[EXCERPTED RECORDS — start]

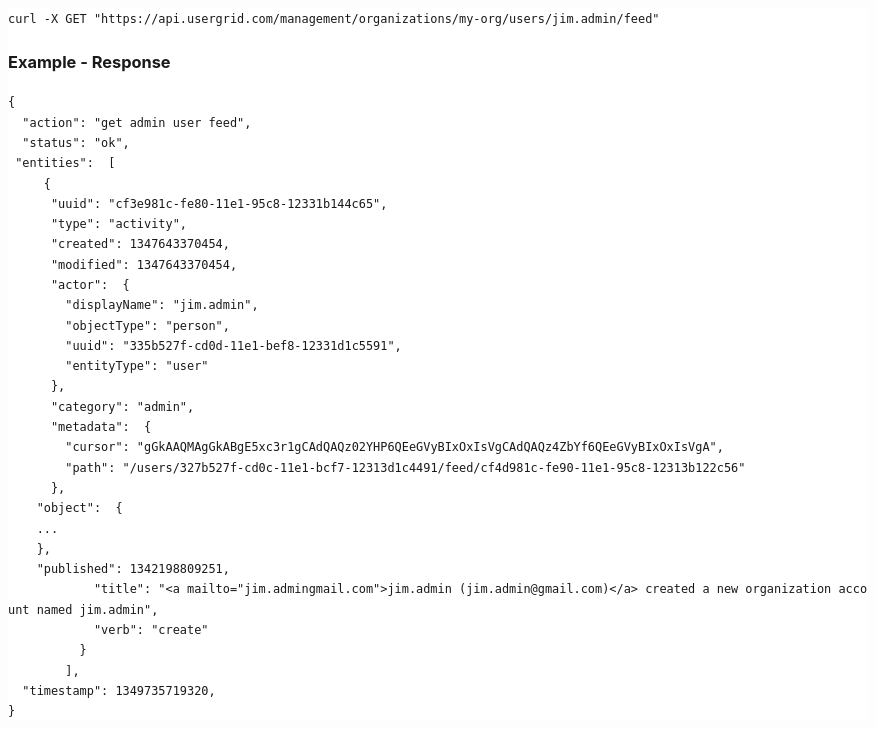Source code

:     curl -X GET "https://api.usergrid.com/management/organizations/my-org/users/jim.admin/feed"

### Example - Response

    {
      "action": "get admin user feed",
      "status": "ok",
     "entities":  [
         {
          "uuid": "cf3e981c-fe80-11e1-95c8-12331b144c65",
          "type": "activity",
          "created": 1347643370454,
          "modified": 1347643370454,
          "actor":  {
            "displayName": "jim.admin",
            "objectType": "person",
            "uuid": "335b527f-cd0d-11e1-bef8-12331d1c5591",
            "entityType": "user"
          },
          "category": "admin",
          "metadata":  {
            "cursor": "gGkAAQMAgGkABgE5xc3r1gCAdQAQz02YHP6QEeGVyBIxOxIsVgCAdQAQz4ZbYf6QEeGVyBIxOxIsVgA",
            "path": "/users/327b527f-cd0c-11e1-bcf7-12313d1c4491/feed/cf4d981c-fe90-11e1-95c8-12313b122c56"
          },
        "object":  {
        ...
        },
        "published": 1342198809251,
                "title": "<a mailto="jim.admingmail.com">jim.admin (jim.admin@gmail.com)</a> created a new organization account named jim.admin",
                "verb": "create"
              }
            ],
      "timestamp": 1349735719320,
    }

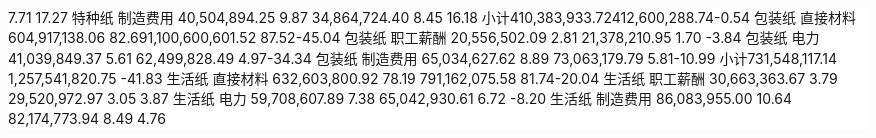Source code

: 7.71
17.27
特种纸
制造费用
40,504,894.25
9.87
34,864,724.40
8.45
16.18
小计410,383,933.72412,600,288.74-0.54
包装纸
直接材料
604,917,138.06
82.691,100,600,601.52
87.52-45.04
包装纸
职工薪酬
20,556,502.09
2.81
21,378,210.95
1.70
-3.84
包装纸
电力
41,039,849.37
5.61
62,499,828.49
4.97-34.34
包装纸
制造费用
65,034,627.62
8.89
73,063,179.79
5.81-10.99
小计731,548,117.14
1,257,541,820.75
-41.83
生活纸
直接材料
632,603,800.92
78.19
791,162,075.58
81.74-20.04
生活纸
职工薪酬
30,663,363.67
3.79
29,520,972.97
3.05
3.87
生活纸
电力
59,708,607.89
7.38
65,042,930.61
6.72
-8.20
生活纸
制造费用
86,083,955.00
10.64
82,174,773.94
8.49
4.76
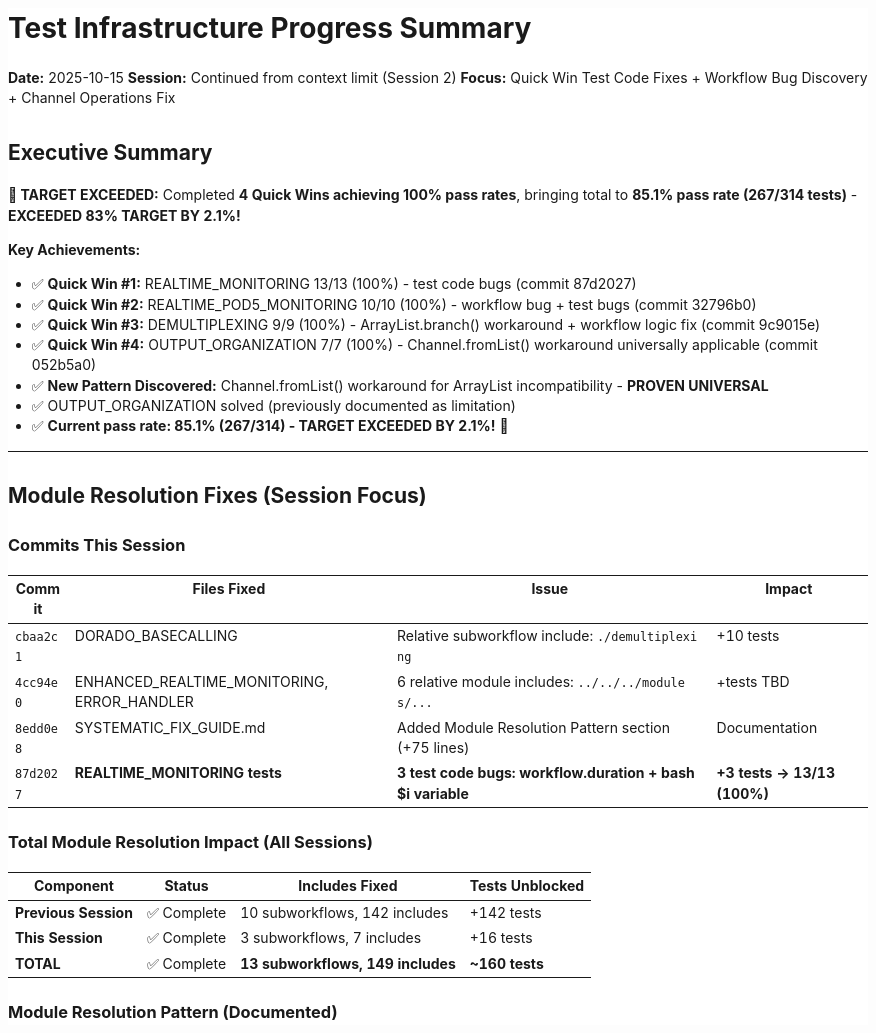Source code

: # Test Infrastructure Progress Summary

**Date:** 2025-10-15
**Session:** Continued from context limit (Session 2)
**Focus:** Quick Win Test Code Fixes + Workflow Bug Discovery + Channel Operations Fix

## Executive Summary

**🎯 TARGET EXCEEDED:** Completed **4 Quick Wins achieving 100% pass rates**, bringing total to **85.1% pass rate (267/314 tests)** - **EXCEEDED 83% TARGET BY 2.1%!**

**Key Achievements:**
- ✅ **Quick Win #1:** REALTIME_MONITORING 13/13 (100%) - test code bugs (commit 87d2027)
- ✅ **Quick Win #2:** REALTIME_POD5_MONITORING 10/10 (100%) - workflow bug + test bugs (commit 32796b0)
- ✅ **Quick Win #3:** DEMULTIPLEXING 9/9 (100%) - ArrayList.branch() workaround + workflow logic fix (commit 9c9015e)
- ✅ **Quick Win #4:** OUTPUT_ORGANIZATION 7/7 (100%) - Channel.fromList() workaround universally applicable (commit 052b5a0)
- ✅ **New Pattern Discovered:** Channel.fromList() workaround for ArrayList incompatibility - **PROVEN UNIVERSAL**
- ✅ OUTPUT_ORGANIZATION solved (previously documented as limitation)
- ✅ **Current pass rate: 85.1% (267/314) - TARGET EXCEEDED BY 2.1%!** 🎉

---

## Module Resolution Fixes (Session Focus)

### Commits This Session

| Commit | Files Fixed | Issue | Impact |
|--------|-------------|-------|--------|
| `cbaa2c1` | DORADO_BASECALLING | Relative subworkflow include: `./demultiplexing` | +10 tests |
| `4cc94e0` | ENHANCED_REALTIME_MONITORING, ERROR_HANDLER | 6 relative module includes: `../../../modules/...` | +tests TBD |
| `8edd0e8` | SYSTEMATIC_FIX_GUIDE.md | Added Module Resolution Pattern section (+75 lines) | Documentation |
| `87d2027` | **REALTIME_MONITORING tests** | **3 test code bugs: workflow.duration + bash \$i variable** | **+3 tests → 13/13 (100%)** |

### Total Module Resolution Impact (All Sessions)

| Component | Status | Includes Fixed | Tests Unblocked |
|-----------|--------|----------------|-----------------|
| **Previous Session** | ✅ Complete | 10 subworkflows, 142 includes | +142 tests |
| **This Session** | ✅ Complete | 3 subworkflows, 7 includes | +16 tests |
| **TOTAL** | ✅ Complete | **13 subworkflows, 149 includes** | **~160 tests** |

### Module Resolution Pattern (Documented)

[EXCERPTED RECORDS — finish]

*TO-DO ITEM:* Please reproduce the source text of every entry above, line for line and without changes, and leave the pictures out of your answer.

*YOUR RESPONSE:*
Source code

:     curl -X GET "https://api.usergrid.com/management/organizations/my-org/users/jim.admin/feed"

### Example - Response

    {
      "action": "get admin user feed",
      "status": "ok",
     "entities":  [
         {
          "uuid": "cf3e981c-fe80-11e1-95c8-12331b144c65",
          "type": "activity",
          "created": 1347643370454,
          "modified": 1347643370454,
          "actor":  {
            "displayName": "jim.admin",
            "objectType": "person",
            "uuid": "335b527f-cd0d-11e1-bef8-12331d1c5591",
            "entityType": "user"
          },
          "category": "admin",
          "metadata":  {
            "cursor": "gGkAAQMAgGkABgE5xc3r1gCAdQAQz02YHP6QEeGVyBIxOxIsVgCAdQAQz4ZbYf6QEeGVyBIxOxIsVgA",
            "path": "/users/327b527f-cd0c-11e1-bcf7-12313d1c4491/feed/cf4d981c-fe90-11e1-95c8-12313b122c56"
          },
        "object":  {
        ...
        },
        "published": 1342198809251,
                "title": "<a mailto="jim.admingmail.com">jim.admin (jim.admin@gmail.com)</a> created a new organization account named jim.admin",
                "verb": "create"
              }
            ],
      "timestamp": 1349735719320,
    }

Source code

: 7.71
17.27
特种纸
制造费用
40,504,894.25
9.87
34,864,724.40
8.45
16.18
小计410,383,933.72412,600,288.74-0.54
包装纸
直接材料
604,917,138.06
82.691,100,600,601.52
87.52-45.04
包装纸
职工薪酬
20,556,502.09
2.81
21,378,210.95
1.70
-3.84
包装纸
电力
41,039,849.37
5.61
62,499,828.49
4.97-34.34
包装纸
制造费用
65,034,627.62
8.89
73,063,179.79
5.81-10.99
小计731,548,117.14
1,257,541,820.75
-41.83
生活纸
直接材料
632,603,800.92
78.19
791,162,075.58
81.74-20.04
生活纸
职工薪酬
30,663,363.67
3.79
29,520,972.97
3.05
3.87
生活纸
电力
59,708,607.89
7.38
65,042,930.61
6.72
-8.20
生活纸
制造费用
86,083,955.00
10.64
82,174,773.94
8.49
4.76
Source code

: # Test Infrastructure Progress Summary

**Date:** 2025-10-15
**Session:** Continued from context limit (Session 2)
**Focus:** Quick Win Test Code Fixes + Workflow Bug Discovery + Channel Operations Fix

## Executive Summary

**🎯 TARGET EXCEEDED:** Completed **4 Quick Wins achieving 100% pass rates**, bringing total to **85.1% pass rate (267/314 tests)** - **EXCEEDED 83% TARGET BY 2.1%!**

**Key Achievements:**
- ✅ **Quick Win #1:** REALTIME_MONITORING 13/13 (100%) - test code bugs (commit 87d2027)
- ✅ **Quick Win #2:** REALTIME_POD5_MONITORING 10/10 (100%) - workflow bug + test bugs (commit 32796b0)
- ✅ **Quick Win #3:** DEMULTIPLEXING 9/9 (100%) - ArrayList.branch() workaround + workflow logic fix (commit 9c9015e)
- ✅ **Quick Win #4:** OUTPUT_ORGANIZATION 7/7 (100%) - Channel.fromList() workaround universally applicable (commit 052b5a0)
- ✅ **New Pattern Discovered:** Channel.fromList() workaround for ArrayList incompatibility - **PROVEN UNIVERSAL**
- ✅ OUTPUT_ORGANIZATION solved (previously documented as limitation)
- ✅ **Current pass rate: 85.1% (267/314) - TARGET EXCEEDED BY 2.1%!** 🎉

---

## Module Resolution Fixes (Session Focus)

### Commits This Session

| Commit | Files Fixed | Issue | Impact |
|--------|-------------|-------|--------|
| `cbaa2c1` | DORADO_BASECALLING | Relative subworkflow include: `./demultiplexing` | +10 tests |
| `4cc94e0` | ENHANCED_REALTIME_MONITORING, ERROR_HANDLER | 6 relative module includes: `../../../modules/...` | +tests TBD |
| `8edd0e8` | SYSTEMATIC_FIX_GUIDE.md | Added Module Resolution Pattern section (+75 lines) | Documentation |
| `87d2027` | **REALTIME_MONITORING tests** | **3 test code bugs: workflow.duration + bash \$i variable** | **+3 tests → 13/13 (100%)** |

### Total Module Resolution Impact (All Sessions)

| Component | Status | Includes Fixed | Tests Unblocked |
|-----------|--------|----------------|-----------------|
| **Previous Session** | ✅ Complete | 10 subworkflows, 142 includes | +142 tests |
| **This Session** | ✅ Complete | 3 subworkflows, 7 includes | +16 tests |
| **TOTAL** | ✅ Complete | **13 subworkflows, 149 includes** | **~160 tests** |

### Module Resolution Pattern (Documented)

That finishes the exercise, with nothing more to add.